*PROBLEM DETAILS*. Scan the lines below; pull out those with "justify".

Dataset entries:
-=-=-

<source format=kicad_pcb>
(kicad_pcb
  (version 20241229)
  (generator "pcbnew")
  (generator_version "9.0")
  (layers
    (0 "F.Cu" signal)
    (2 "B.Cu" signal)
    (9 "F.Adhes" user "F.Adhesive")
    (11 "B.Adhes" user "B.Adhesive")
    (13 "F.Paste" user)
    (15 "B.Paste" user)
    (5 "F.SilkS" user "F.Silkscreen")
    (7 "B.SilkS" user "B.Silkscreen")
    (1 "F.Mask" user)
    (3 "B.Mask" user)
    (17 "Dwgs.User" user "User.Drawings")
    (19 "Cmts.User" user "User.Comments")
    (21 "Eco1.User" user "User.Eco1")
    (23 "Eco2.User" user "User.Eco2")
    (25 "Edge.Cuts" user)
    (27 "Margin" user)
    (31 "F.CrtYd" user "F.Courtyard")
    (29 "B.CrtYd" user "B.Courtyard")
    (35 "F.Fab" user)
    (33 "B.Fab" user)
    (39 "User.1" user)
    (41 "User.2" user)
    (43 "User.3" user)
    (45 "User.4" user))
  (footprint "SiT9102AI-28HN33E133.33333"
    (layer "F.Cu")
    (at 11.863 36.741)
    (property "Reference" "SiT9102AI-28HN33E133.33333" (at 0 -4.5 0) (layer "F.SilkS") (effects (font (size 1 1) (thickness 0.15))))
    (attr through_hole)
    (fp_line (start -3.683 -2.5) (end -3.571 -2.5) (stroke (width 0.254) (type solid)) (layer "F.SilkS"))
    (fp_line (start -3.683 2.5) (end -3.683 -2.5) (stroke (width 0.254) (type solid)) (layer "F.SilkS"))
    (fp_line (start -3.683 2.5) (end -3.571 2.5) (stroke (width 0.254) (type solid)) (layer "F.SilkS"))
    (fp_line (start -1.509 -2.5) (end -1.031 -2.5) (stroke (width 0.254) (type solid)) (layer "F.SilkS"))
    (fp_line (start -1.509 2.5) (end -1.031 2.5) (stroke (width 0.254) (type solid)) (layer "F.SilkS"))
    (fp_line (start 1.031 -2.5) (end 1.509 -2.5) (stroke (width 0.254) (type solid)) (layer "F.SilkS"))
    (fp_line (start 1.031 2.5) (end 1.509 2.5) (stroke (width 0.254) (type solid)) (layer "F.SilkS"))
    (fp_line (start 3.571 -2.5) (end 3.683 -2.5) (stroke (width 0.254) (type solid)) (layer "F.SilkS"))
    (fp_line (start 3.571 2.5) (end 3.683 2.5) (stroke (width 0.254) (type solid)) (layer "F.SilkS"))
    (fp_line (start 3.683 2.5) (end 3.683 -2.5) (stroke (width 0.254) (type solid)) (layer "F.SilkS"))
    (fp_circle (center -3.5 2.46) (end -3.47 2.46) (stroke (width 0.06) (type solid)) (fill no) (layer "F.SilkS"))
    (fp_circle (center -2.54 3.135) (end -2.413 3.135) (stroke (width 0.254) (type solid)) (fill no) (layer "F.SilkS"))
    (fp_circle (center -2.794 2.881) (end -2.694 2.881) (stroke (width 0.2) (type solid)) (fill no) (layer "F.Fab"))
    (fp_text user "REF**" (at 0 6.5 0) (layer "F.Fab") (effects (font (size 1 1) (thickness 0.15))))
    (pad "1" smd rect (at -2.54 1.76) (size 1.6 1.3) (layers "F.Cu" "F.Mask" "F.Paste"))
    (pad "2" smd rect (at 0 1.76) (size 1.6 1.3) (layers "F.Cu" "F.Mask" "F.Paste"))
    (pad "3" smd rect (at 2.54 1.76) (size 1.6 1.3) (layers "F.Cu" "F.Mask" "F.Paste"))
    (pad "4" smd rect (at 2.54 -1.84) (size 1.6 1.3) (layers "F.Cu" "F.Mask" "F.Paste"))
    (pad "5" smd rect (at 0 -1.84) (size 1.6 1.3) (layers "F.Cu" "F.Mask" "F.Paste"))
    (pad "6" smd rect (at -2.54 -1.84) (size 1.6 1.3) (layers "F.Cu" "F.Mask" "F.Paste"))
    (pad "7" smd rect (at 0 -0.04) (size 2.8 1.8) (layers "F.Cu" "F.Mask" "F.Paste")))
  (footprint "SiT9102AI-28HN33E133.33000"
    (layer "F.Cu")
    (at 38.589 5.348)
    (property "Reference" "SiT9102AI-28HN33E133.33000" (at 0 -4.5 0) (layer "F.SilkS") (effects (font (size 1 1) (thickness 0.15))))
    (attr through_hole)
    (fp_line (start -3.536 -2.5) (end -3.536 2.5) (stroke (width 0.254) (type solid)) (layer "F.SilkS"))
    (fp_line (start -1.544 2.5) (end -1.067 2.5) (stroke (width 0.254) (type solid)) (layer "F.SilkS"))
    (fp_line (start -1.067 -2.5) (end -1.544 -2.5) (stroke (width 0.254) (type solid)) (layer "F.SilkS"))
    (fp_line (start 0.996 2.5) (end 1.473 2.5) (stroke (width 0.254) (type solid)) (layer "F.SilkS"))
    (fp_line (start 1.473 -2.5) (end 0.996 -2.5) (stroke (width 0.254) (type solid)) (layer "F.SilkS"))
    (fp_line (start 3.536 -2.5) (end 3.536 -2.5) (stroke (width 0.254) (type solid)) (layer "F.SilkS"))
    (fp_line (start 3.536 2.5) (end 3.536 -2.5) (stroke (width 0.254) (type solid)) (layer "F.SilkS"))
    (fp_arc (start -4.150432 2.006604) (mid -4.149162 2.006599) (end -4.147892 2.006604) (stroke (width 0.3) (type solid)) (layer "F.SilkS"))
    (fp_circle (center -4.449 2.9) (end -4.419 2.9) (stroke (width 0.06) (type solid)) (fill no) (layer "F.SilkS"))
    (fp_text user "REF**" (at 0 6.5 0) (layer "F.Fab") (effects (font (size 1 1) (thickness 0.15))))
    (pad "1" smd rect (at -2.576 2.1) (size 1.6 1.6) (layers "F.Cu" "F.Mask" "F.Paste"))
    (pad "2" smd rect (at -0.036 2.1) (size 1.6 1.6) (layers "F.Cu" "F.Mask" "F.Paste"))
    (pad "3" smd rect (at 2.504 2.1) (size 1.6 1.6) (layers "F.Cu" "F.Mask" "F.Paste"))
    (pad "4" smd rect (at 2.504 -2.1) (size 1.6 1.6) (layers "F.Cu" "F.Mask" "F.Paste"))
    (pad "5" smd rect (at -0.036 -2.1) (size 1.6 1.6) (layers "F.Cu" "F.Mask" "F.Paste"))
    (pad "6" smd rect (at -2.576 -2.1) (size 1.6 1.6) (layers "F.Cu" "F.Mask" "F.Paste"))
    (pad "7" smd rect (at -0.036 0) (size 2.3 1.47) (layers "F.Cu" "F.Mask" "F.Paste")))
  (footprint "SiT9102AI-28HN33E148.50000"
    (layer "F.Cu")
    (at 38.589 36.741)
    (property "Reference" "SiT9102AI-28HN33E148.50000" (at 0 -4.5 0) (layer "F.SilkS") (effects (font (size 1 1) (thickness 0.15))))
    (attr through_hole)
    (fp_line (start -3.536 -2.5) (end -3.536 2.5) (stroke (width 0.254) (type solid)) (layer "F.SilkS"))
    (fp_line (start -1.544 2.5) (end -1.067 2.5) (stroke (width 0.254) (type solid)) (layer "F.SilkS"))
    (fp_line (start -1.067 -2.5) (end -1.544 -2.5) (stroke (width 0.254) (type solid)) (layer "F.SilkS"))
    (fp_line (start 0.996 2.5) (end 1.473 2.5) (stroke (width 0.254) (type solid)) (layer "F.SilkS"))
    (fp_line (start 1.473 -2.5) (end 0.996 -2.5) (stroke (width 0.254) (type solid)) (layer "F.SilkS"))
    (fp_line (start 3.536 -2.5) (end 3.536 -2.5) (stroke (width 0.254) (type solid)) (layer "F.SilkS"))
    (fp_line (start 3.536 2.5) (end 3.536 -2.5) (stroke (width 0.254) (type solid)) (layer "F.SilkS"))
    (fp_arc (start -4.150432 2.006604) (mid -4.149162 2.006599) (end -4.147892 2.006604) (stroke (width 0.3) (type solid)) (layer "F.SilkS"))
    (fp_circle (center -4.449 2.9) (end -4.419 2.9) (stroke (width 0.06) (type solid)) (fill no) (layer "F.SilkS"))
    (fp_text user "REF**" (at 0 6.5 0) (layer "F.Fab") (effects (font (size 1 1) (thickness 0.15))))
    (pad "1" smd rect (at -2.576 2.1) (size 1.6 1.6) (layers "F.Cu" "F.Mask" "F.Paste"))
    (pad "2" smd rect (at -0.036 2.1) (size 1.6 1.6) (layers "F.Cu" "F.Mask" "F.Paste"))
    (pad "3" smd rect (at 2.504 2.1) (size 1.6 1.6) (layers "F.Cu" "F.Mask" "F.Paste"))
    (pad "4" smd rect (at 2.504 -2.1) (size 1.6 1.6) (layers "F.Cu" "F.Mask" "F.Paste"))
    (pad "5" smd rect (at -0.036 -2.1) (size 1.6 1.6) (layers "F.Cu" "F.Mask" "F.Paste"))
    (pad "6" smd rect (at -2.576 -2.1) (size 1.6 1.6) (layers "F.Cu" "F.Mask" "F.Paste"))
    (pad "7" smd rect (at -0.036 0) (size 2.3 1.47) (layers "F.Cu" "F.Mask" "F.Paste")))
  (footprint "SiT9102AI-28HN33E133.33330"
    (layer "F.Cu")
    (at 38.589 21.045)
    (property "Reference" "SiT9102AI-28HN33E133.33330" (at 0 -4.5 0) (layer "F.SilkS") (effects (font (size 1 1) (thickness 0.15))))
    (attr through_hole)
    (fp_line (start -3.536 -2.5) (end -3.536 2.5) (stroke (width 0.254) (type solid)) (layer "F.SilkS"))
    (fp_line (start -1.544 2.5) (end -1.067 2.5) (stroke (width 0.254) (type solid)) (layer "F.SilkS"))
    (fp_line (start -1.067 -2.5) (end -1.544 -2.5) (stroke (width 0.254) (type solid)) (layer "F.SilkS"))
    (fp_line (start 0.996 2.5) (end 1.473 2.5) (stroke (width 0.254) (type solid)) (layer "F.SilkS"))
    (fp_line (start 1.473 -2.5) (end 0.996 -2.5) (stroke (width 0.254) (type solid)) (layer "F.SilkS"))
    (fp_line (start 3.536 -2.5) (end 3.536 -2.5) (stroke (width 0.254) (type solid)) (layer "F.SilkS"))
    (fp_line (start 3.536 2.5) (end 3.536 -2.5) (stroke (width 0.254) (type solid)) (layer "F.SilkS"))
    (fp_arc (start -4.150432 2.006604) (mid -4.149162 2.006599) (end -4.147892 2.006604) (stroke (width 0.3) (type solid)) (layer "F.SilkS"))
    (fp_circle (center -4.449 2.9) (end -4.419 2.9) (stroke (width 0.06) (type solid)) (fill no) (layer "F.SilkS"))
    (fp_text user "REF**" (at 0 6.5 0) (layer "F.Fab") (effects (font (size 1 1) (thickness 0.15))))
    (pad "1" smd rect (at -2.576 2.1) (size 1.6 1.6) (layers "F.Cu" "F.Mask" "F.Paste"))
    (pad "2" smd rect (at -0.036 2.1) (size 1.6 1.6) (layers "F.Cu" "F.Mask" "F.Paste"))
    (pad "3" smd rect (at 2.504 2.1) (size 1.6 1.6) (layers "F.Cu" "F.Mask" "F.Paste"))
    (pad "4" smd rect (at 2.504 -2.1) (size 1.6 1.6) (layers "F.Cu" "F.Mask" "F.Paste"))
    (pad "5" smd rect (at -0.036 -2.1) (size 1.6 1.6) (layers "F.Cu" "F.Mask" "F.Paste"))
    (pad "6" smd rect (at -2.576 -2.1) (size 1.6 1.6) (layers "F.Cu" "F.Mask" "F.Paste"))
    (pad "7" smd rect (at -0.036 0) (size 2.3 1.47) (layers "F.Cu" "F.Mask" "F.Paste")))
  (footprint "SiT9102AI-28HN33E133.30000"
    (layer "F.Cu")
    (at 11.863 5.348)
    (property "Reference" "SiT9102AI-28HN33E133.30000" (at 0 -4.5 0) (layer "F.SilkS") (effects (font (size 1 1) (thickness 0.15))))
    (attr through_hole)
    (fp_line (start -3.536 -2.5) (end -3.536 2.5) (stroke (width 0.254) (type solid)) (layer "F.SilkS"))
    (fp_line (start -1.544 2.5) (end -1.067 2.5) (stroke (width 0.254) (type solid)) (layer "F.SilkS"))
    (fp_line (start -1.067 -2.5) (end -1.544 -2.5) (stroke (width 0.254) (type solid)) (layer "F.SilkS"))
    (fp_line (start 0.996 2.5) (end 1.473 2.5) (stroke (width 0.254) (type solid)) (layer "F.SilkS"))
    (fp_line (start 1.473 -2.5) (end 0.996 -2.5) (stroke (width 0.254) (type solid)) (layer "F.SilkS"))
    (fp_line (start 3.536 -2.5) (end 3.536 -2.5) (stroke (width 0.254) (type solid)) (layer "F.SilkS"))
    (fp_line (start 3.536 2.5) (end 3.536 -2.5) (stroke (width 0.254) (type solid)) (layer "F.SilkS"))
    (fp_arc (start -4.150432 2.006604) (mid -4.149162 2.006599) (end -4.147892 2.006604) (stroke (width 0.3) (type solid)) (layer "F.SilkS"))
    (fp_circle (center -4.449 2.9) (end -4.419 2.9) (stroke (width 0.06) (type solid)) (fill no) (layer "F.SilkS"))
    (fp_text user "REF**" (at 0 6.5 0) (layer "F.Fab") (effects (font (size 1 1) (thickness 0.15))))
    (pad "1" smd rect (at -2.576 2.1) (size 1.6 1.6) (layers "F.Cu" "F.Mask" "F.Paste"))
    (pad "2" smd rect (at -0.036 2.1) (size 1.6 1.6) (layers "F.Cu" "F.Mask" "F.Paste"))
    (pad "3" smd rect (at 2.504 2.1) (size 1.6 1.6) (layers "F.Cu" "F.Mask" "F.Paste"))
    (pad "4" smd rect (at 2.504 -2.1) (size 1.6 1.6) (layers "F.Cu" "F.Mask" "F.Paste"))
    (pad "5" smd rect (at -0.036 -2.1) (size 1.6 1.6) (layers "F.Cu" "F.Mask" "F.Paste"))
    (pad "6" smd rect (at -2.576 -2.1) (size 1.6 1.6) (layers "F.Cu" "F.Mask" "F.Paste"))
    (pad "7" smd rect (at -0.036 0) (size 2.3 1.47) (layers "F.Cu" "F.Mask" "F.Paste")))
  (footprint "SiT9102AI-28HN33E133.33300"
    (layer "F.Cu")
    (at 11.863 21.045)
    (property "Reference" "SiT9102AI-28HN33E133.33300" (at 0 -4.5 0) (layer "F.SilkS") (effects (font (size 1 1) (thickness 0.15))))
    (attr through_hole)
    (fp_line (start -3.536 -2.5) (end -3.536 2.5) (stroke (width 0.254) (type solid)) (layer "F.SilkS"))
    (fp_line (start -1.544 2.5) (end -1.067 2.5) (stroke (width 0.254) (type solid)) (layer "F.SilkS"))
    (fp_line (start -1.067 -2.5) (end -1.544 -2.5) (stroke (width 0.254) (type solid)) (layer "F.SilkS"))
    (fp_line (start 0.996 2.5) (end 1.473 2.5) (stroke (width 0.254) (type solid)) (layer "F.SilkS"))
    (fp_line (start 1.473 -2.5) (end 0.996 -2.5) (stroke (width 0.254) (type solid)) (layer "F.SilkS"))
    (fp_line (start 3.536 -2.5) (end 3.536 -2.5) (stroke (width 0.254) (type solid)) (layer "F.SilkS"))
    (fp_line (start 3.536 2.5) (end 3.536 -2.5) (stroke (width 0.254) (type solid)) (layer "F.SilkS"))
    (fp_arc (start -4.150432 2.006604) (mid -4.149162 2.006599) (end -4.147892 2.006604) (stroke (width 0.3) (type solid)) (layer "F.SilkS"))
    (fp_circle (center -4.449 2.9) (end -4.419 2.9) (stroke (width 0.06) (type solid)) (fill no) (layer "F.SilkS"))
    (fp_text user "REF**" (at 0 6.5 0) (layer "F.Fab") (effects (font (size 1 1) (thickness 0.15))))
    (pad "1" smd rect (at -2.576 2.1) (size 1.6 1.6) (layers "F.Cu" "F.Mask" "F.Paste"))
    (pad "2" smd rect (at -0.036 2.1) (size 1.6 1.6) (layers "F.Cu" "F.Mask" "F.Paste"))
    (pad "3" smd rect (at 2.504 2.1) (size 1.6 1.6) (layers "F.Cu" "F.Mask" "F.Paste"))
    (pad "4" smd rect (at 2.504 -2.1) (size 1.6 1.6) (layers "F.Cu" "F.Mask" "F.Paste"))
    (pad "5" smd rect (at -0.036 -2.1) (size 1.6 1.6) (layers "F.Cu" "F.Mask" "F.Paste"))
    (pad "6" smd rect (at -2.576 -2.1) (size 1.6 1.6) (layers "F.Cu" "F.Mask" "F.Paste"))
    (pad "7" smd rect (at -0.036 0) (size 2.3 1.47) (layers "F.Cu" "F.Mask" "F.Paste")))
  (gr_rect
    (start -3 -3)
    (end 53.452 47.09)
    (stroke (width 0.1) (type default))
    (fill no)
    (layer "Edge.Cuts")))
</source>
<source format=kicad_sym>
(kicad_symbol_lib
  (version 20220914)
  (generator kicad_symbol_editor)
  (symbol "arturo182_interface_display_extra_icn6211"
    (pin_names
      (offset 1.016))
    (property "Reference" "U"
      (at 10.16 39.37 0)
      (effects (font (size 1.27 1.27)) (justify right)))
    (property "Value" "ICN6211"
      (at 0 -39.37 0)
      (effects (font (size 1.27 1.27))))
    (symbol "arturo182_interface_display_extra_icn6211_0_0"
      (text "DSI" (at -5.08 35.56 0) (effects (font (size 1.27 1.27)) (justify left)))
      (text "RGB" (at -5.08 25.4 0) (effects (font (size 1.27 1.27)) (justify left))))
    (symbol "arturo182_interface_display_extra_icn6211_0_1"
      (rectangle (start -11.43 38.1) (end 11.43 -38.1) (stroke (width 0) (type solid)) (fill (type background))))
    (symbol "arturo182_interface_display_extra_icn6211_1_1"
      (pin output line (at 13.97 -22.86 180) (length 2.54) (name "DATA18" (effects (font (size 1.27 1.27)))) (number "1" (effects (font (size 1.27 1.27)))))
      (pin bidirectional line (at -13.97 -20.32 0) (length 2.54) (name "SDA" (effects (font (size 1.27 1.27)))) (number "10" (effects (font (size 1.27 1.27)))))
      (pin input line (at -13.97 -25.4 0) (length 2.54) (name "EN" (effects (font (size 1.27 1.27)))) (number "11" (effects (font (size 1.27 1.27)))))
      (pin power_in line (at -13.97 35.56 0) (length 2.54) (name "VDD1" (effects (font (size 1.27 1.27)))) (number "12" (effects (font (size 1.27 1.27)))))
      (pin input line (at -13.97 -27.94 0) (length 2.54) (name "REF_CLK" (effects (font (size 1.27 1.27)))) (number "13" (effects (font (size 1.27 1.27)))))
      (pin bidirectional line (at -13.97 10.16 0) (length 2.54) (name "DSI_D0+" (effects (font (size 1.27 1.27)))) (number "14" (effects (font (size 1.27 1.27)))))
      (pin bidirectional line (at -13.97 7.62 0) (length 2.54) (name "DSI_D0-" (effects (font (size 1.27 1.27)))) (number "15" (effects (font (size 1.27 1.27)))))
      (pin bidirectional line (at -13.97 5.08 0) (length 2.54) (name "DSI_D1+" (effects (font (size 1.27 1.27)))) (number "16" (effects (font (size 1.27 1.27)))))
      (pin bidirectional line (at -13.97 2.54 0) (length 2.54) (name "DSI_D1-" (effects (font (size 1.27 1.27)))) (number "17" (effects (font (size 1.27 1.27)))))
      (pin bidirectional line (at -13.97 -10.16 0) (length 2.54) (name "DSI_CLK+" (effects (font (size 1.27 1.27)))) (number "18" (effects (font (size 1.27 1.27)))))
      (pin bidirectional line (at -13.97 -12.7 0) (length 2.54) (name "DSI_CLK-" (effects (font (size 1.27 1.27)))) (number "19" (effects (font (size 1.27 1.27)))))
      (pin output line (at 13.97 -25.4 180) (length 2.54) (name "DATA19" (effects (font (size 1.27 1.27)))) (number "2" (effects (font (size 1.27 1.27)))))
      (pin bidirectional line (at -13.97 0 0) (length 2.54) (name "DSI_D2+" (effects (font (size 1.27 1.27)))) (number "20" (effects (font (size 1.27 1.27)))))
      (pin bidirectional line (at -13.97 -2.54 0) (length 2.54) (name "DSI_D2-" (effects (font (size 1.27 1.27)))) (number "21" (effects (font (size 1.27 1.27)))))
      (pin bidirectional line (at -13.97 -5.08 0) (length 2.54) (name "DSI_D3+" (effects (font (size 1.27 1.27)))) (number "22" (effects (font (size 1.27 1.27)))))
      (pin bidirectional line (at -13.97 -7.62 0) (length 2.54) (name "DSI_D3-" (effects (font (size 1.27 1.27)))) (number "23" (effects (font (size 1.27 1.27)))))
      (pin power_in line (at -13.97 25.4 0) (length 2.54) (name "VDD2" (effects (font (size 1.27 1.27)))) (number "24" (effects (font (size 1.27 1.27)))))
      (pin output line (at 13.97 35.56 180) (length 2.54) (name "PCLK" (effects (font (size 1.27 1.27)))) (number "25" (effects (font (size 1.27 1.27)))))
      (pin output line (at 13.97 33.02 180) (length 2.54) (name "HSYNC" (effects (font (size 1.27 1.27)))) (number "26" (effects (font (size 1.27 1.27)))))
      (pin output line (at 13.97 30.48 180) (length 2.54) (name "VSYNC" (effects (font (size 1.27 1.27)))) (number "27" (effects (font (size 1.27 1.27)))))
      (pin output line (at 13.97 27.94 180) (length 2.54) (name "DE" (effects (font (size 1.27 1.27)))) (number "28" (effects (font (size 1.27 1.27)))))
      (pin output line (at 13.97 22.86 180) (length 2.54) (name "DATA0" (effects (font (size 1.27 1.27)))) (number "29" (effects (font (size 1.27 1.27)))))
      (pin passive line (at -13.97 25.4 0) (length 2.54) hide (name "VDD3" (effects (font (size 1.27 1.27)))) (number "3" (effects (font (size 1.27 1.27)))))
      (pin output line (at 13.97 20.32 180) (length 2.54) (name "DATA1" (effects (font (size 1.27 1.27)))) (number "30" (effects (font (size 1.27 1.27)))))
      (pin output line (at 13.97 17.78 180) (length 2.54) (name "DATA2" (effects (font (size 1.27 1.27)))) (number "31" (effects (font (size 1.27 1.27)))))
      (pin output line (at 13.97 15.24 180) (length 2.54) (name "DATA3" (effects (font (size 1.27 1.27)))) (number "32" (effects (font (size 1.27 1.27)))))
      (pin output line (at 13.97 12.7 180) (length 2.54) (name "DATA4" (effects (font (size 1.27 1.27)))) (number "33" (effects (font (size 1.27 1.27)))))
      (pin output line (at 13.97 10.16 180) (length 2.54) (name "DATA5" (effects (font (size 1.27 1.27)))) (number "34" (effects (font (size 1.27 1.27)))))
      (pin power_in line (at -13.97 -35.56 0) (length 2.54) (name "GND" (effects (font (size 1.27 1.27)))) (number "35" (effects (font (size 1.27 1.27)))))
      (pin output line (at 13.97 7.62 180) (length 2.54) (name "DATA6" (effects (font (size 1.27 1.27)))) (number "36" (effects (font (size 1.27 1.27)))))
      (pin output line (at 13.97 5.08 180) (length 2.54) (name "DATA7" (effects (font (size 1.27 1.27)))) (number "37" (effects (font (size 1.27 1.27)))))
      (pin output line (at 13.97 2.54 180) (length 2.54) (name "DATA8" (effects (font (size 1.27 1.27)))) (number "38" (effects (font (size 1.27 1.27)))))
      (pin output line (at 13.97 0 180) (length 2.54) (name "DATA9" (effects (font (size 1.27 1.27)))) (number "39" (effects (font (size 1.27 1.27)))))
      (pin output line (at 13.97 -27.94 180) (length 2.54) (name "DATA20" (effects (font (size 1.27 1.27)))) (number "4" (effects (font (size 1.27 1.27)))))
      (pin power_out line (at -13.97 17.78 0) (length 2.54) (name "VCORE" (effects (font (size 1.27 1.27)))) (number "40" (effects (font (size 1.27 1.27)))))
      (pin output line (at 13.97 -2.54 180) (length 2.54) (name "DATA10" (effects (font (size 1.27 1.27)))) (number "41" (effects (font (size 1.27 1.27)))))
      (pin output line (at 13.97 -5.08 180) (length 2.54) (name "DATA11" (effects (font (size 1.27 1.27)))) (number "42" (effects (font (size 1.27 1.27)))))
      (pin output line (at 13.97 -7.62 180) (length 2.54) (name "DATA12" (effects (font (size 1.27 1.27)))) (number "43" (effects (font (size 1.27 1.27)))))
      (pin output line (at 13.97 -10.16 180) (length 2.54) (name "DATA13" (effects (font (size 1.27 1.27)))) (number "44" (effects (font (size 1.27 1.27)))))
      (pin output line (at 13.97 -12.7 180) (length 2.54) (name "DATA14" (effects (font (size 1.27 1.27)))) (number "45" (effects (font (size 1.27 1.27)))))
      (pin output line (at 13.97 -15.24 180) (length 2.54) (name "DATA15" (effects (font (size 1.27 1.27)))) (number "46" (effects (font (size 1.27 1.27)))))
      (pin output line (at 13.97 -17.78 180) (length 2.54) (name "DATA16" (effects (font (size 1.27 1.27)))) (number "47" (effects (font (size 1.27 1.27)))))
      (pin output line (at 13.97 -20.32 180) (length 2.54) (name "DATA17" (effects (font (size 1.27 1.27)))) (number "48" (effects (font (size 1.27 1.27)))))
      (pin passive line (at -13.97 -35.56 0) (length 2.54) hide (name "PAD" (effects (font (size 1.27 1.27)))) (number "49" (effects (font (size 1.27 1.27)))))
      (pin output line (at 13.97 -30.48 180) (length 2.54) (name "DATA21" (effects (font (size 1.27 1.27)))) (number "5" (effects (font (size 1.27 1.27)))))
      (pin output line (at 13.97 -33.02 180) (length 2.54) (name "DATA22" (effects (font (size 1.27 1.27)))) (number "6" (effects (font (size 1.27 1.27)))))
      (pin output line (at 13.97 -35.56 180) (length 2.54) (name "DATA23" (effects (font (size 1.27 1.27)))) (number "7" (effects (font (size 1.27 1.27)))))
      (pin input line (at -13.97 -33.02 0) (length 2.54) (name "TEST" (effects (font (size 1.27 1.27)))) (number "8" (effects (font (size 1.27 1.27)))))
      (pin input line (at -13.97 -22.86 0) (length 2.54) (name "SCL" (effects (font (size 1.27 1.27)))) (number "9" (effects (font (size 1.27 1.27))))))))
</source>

-=-=-

*THE ANSWER*.
      (effects (font (size 1.27 1.27)) (justify right)))
      (text "DSI" (at -5.08 35.56 0) (effects (font (size 1.27 1.27)) (justify left)))
      (text "RGB" (at -5.08 25.4 0) (effects (font (size 1.27 1.27)) (justify left))))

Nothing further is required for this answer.